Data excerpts
▬▬▬▬▬▬▬▬▬▬

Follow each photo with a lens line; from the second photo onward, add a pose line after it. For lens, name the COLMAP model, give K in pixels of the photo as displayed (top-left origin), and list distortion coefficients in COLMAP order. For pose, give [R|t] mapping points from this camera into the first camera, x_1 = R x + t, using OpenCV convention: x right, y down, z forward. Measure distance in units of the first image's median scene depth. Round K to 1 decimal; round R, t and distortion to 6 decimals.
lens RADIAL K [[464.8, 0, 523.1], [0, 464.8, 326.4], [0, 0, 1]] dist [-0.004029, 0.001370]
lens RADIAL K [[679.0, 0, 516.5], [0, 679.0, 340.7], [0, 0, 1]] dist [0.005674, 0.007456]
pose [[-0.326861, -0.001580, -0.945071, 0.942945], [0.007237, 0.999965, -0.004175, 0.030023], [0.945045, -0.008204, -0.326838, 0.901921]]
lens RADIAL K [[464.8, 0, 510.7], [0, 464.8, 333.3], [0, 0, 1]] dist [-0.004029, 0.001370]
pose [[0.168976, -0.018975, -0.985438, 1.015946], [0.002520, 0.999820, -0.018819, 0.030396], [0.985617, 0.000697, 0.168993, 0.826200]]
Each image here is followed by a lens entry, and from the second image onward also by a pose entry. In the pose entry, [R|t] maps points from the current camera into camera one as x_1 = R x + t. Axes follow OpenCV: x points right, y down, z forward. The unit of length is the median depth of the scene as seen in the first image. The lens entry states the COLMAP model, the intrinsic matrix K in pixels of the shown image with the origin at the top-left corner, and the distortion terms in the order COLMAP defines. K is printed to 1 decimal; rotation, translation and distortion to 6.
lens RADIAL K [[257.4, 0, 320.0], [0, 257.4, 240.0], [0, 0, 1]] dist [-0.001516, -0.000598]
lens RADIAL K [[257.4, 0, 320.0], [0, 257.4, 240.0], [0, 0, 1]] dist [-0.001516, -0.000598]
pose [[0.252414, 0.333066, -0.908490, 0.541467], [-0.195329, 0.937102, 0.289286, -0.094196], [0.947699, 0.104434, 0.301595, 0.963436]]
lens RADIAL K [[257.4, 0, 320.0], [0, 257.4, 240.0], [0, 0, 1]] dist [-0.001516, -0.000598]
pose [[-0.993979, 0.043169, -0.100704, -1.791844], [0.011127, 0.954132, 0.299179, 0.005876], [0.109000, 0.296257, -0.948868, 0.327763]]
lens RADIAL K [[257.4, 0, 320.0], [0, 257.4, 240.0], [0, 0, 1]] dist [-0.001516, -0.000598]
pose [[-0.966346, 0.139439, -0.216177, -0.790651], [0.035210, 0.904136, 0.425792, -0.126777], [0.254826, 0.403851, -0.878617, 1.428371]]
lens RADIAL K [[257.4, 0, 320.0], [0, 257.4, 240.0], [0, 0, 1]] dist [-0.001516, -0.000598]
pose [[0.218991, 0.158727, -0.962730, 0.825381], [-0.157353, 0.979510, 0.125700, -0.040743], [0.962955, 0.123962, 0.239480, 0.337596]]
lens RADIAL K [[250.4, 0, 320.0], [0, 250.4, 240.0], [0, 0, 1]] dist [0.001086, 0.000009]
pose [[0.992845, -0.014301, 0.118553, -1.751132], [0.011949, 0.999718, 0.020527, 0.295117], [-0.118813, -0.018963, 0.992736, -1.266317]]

▬▬▬▬▬▬▬▬▬▬

▶ PROMPT: Reproduce the listing above in full, substituting "parameters" for each occurrence of "coefficients" and leaving all other text unchanged.

▶ TASK ANSWER:
Follow each photo with a lens line; from the second photo onward, add a pose line after it. For lens, name the COLMAP model, give K in pixels of the photo as displayed (top-left origin), and list distortion parameters in COLMAP order. For pose, give [R|t] mapping points from this camera into the first camera, x_1 = R x + t, using OpenCV convention: x right, y down, z forward. Measure distance in units of the first image's median scene depth. Round K to 1 decimal; round R, t and distortion to 6 decimals.
lens RADIAL K [[464.8, 0, 523.1], [0, 464.8, 326.4], [0, 0, 1]] dist [-0.004029, 0.001370]
lens RADIAL K [[679.0, 0, 516.5], [0, 679.0, 340.7], [0, 0, 1]] dist [0.005674, 0.007456]
pose [[-0.326861, -0.001580, -0.945071, 0.942945], [0.007237, 0.999965, -0.004175, 0.030023], [0.945045, -0.008204, -0.326838, 0.901921]]
lens RADIAL K [[464.8, 0, 510.7], [0, 464.8, 333.3], [0, 0, 1]] dist [-0.004029, 0.001370]
pose [[0.168976, -0.018975, -0.985438, 1.015946], [0.002520, 0.999820, -0.018819, 0.030396], [0.985617, 0.000697, 0.168993, 0.826200]]
Each image here is followed by a lens entry, and from the second image onward also by a pose entry. In the pose entry, [R|t] maps points from the current camera into camera one as x_1 = R x + t. Axes follow OpenCV: x points right, y down, z forward. The unit of length is the median depth of the scene as seen in the first image. The lens entry states the COLMAP model, the intrinsic matrix K in pixels of the shown image with the origin at the top-left corner, and the distortion terms in the order COLMAP defines. K is printed to 1 decimal; rotation, translation and distortion to 6.
lens RADIAL K [[257.4, 0, 320.0], [0, 257.4, 240.0], [0, 0, 1]] dist [-0.001516, -0.000598]
lens RADIAL K [[257.4, 0, 320.0], [0, 257.4, 240.0], [0, 0, 1]] dist [-0.001516, -0.000598]
pose [[0.252414, 0.333066, -0.908490, 0.541467], [-0.195329, 0.937102, 0.289286, -0.094196], [0.947699, 0.104434, 0.301595, 0.963436]]
lens RADIAL K [[257.4, 0, 320.0], [0, 257.4, 240.0], [0, 0, 1]] dist [-0.001516, -0.000598]
pose [[-0.993979, 0.043169, -0.100704, -1.791844], [0.011127, 0.954132, 0.299179, 0.005876], [0.109000, 0.296257, -0.948868, 0.327763]]
lens RADIAL K [[257.4, 0, 320.0], [0, 257.4, 240.0], [0, 0, 1]] dist [-0.001516, -0.000598]
pose [[-0.966346, 0.139439, -0.216177, -0.790651], [0.035210, 0.904136, 0.425792, -0.126777], [0.254826, 0.403851, -0.878617, 1.428371]]
lens RADIAL K [[257.4, 0, 320.0], [0, 257.4, 240.0], [0, 0, 1]] dist [-0.001516, -0.000598]
pose [[0.218991, 0.158727, -0.962730, 0.825381], [-0.157353, 0.979510, 0.125700, -0.040743], [0.962955, 0.123962, 0.239480, 0.337596]]
lens RADIAL K [[250.4, 0, 320.0], [0, 250.4, 240.0], [0, 0, 1]] dist [0.001086, 0.000009]
pose [[0.992845, -0.014301, 0.118553, -1.751132], [0.011949, 0.999718, 0.020527, 0.295117], [-0.118813, -0.018963, 0.992736, -1.266317]]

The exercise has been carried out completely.